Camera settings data
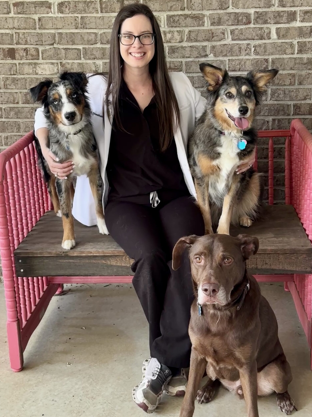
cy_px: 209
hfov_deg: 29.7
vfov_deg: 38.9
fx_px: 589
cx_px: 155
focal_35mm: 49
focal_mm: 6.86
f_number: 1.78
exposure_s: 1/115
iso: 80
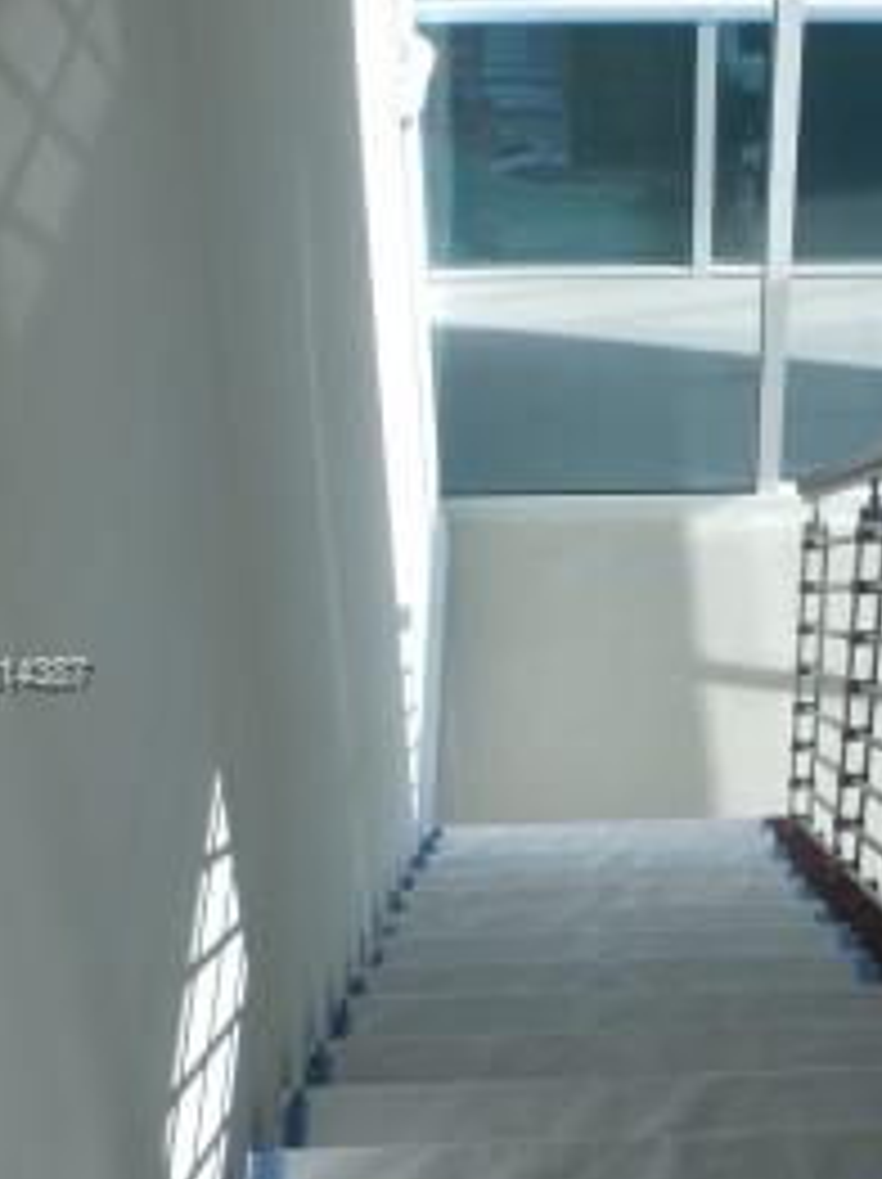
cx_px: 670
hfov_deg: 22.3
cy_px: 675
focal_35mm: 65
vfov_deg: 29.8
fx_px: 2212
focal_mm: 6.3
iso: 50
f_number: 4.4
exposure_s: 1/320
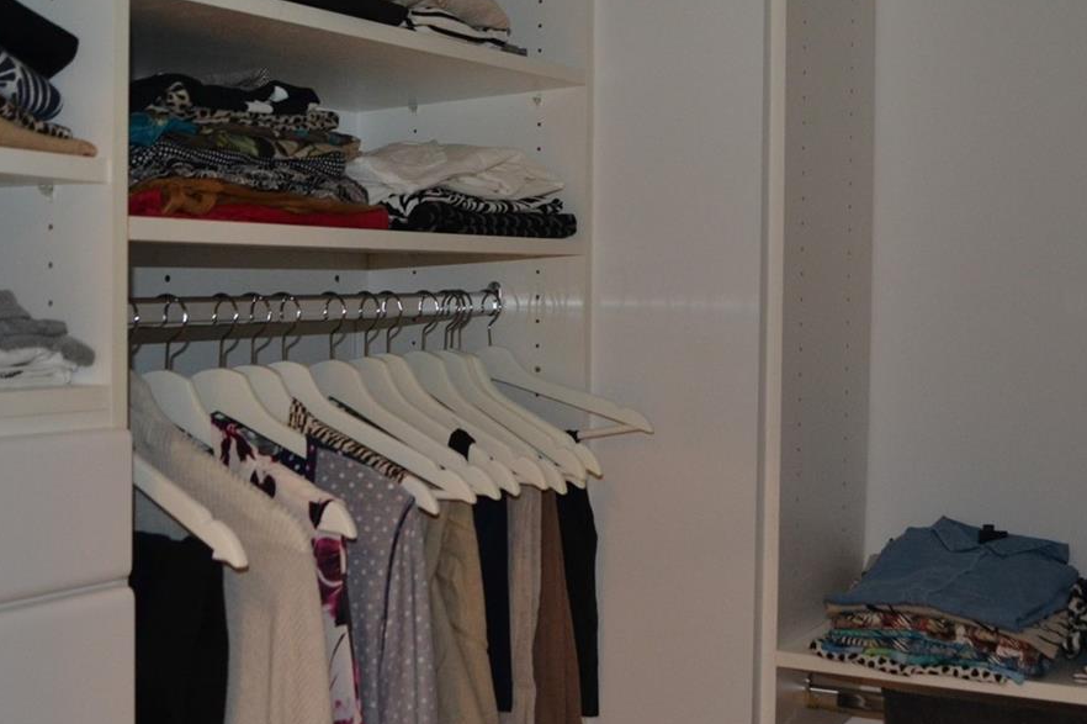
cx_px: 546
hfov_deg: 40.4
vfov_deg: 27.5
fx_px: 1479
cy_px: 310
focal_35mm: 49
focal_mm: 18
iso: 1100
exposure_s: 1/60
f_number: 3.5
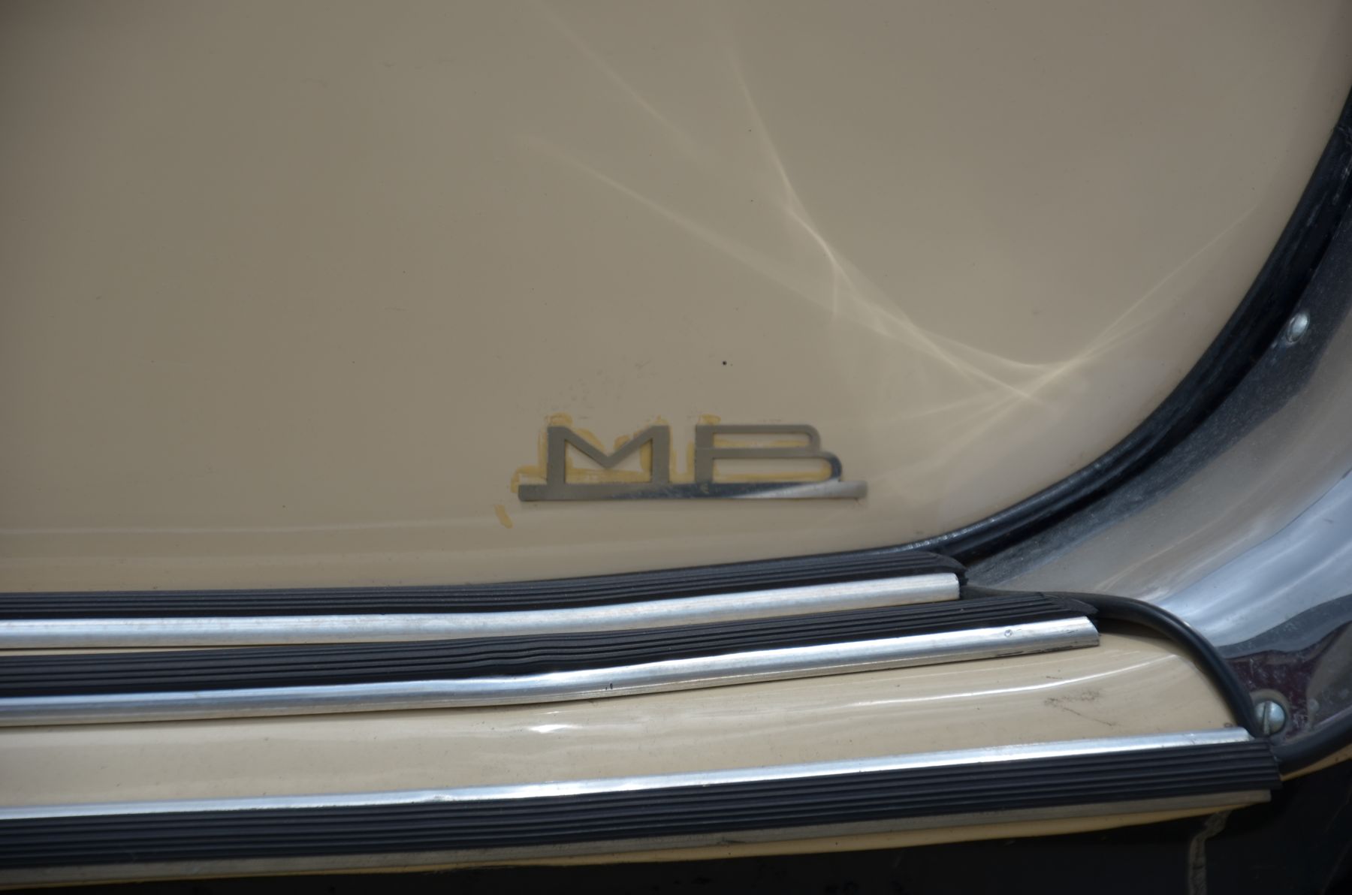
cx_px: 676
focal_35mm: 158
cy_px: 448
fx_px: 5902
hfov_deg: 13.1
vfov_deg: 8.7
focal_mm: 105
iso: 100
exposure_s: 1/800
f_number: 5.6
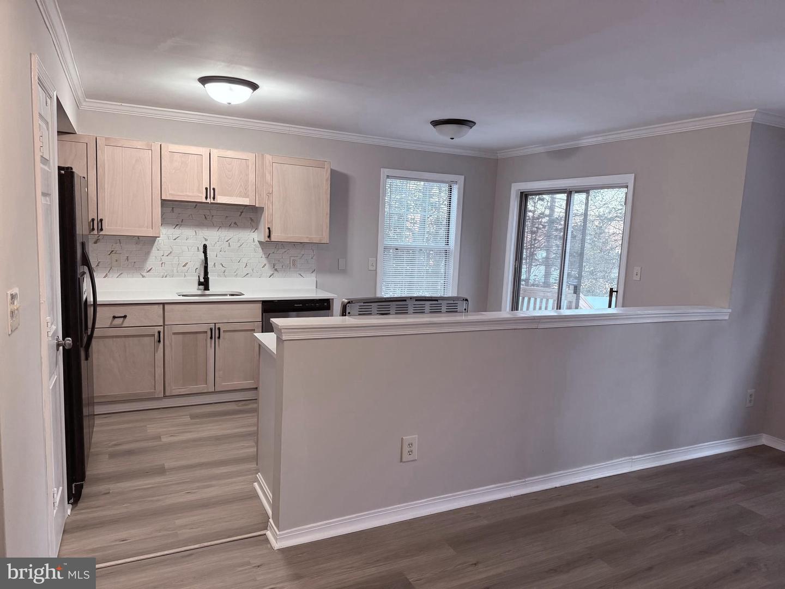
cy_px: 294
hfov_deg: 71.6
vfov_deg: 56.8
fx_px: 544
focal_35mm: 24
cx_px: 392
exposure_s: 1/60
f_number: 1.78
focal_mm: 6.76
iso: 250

| WHAT IS BEING ASKED |
Retype each entry precisely. Skip images entirely.

| WRITTEN RESPONSE |
cy_px: 209
hfov_deg: 29.7
vfov_deg: 38.9
fx_px: 589
cx_px: 155
focal_35mm: 49
focal_mm: 6.86
f_number: 1.78
exposure_s: 1/115
iso: 80
cx_px: 670
hfov_deg: 22.3
cy_px: 675
focal_35mm: 65
vfov_deg: 29.8
fx_px: 2212
focal_mm: 6.3
iso: 50
f_number: 4.4
exposure_s: 1/320
cx_px: 546
hfov_deg: 40.4
vfov_deg: 27.5
fx_px: 1479
cy_px: 310
focal_35mm: 49
focal_mm: 18
iso: 1100
exposure_s: 1/60
f_number: 3.5
cx_px: 676
focal_35mm: 158
cy_px: 448
fx_px: 5902
hfov_deg: 13.1
vfov_deg: 8.7
focal_mm: 105
iso: 100
exposure_s: 1/800
f_number: 5.6
cy_px: 294
hfov_deg: 71.6
vfov_deg: 56.8
fx_px: 544
focal_35mm: 24
cx_px: 392
exposure_s: 1/60
f_number: 1.78
focal_mm: 6.76
iso: 250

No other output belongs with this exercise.